§ What to work on:
Extend the trial account of Hunter's testimony about Sir Theodosius Boughton's death, picking up right after its final line.

§ Text provided:
A: I don't know well what answer to make to that question.

Q: Having heard the account given of the health of this young gentleman, on that morning, previous to taking the draught, and the symptoms that were produced immediately upon taking the draught, I ask your opinion, as a man of judgement, whether you don't think that draught was the occasion of his death?

A: With regard to his being in health, that explains nothing; we see the healthiest people dying suddenly … as to the circumstance of the draught, I own they are suspicious.

At this point Justice Buller, evidently deeply irritated by Hunter's dismissal of the other medical witnesses, weighed in:

COURT: You are to give your opinions upon the symptoms only, not upon other evidence given.

Q: I ask whether, in your opinion, that draught did not occasion his death?

A: I can only say that it is a circumstance in favour of that opinion.

COURT: That the draught was the occasion of his death?

A: Not because the symptoms afterwards are those of a man dying who was before in perfect health; a man dying of apoplexy or epilepsy, the symptoms would give one of those general ideas.

COURT: It is the general idea you are asked about now …
whether you are of the opinion that the draught was the occasion of his death?

A: If I knew the draught was poison, I should say most probably … but when I don't know the draught was poison … I cannot answer positively to it.

Q: Then you decline giving any opinion upon the subject.

COURT: You recollect the circumstance that was mentioned of a violent heaving in the stomach?

A: All that is the effect of the voluntary action being lost, and nothing going on but the involuntary.

Q: Then you decline giving any opinion on the subject?

A: I don't form any opinion myself; I cannot form an opinion …

But the prosecution was not to be deflected: Howarth needed this renowned expert's opinion, and he was determined to get it.

Q: If you are at all acquainted with the effects and operations of distilled laurel water, whether the having swallowed a draught of that would not have produced the symptoms described?

A: I should suppose it would; I can only say this, of the experiments I have conducted with laurel water, it has not been near so quick … never produced so quick an effect as described by those gentlemen.

Q: But you admit that laurel water would have produced symptoms such as have been described?

A: I can conceive it might.

But this was hardly the point. It had not been proved that the mixture was laurel water – the case was brought on one woman's sense of smell alone – so to put that supposition now was to ask the witness to imagine a set of circumstances with the counsel's intention of then drawing a fact from a supposition.

The defence counsel Newnham now interjected in an attempt to bring Hunter's evidence back on track: he gave Hunter the chance to infer a fact from a supposition, too.

Q: Would not an apoplexy or an epilepsy, if it had seized Sir Theodosius Boughton at this time, though he had taken no physic at all, have produced similar symptoms too?

A: Certainly.

Newnham also tried to show that there was a significant parallel between Theodosius's health and his father's:

Q: Where a father has died of an apoplexy, is that not understood, in some measure, to be constitutional?

[Collected data entries]
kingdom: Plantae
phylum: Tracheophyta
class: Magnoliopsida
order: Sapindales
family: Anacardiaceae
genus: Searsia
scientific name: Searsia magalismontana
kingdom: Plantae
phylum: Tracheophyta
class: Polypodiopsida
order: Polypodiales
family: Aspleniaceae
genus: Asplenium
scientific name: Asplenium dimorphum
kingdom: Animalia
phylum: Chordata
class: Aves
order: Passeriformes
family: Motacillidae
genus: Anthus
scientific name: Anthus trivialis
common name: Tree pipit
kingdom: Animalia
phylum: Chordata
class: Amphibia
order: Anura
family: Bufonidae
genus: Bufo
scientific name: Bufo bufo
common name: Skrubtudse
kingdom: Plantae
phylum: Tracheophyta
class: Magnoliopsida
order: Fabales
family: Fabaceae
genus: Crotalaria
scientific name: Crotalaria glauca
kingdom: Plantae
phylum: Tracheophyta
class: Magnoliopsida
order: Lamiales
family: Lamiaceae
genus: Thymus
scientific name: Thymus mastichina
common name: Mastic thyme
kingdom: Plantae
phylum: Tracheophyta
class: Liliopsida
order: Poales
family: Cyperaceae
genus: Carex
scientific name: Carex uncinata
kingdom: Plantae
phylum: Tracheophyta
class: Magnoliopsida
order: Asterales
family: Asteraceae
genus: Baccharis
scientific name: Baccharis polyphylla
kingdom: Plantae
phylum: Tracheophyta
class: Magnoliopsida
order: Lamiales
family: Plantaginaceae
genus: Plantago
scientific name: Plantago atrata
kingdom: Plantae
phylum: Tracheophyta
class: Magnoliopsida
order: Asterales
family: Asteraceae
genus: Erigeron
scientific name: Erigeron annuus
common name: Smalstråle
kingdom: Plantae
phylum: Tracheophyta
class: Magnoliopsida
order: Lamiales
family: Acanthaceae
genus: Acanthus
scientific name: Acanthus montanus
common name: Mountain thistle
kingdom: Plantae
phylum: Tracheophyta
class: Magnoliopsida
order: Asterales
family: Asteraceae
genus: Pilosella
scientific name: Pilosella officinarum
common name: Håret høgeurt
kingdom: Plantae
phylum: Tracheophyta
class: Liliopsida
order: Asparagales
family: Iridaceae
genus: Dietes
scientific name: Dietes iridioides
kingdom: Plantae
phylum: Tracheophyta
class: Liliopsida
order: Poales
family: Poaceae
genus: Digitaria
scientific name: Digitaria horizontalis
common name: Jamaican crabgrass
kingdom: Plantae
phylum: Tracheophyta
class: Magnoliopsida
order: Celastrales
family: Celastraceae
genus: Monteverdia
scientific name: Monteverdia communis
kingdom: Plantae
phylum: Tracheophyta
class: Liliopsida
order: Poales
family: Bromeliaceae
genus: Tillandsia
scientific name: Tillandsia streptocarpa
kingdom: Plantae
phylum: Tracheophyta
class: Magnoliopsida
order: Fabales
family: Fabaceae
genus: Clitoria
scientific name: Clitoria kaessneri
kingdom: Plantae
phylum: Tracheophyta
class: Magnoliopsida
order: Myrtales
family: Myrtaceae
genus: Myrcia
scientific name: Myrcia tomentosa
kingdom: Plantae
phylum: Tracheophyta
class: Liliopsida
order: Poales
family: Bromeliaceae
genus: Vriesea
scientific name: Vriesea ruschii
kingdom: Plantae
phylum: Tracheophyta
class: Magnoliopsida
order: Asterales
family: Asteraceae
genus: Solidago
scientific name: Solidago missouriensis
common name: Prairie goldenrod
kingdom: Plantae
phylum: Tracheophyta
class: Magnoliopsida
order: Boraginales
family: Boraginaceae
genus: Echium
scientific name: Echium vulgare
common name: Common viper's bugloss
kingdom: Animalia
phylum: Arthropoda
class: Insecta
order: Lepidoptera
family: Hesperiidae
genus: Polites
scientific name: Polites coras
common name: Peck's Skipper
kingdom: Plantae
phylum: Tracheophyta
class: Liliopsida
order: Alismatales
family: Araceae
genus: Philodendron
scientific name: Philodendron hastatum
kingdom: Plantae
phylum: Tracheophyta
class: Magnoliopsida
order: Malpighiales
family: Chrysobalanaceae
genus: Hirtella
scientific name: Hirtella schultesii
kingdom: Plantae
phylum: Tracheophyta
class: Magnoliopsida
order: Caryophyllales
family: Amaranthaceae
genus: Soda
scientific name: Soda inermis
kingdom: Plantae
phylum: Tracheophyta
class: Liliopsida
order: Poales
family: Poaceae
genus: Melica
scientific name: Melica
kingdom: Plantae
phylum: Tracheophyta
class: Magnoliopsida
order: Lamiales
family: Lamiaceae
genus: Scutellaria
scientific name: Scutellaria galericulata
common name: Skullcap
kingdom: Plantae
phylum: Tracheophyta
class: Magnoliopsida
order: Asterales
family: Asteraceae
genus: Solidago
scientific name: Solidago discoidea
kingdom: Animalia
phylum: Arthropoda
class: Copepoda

§ Exercise answer:
A: Whatever is constitutional in a father, the father has the power of giving that to the children …

Howarth returned to the questioning here:

Q: Do you call apoplexy constitutional?

A: I conceive apoplexy as much constitutional as any disease whatsoever.

Q: Is apoplexy likely to attack a thin young man who had been taking a course of cooling medicines before?

A: Not so likely, surely; but I have in my account of dissections two young women dying of apoplexies.

Q: … it was very unlikely to happen?

A: I do not know the nature of medicines so well as to know that it would hinder an apoplexy from taking place.

Buller appeared to lose his temper at this point.

Here was a witness who, in contrast to former medical ‘experts', was (quite rightly) unwilling to commit himself without knowing the patient or the medicines that the patient had been prescribed. But his unwillingness to be swayed, his lack of a commitment, was not what Buller wanted to hear.

COURT: Give me your opinion in the best manner you can, one way or the other, whether, upon the whole of
the symptoms described, the death proceeded from that medicine, or from any other cause.

Hunter was not a man to be bullied, however. He could not give an opinion because he did not have the evidence. He could only say what, in his experience, happened if a person drank laurel water (and it is to be noted that Hunter's opinion was that it would not have the immediate effect described) or if a person had apoplexy. He had testified that a young person could have a stroke and that strokes could run in families. But without a proper autopsy – and he was forthright in his opinion that the autopsy had not been thorough – he could not say if a stroke had occurred.

A: I do not mean to equivocate; but when I tell the sentiments of my own mind, what I feel at the time, I can give nothing decisive.

His answer was perfectly correct, but it was an answer that Buller would use to condemn Donellan.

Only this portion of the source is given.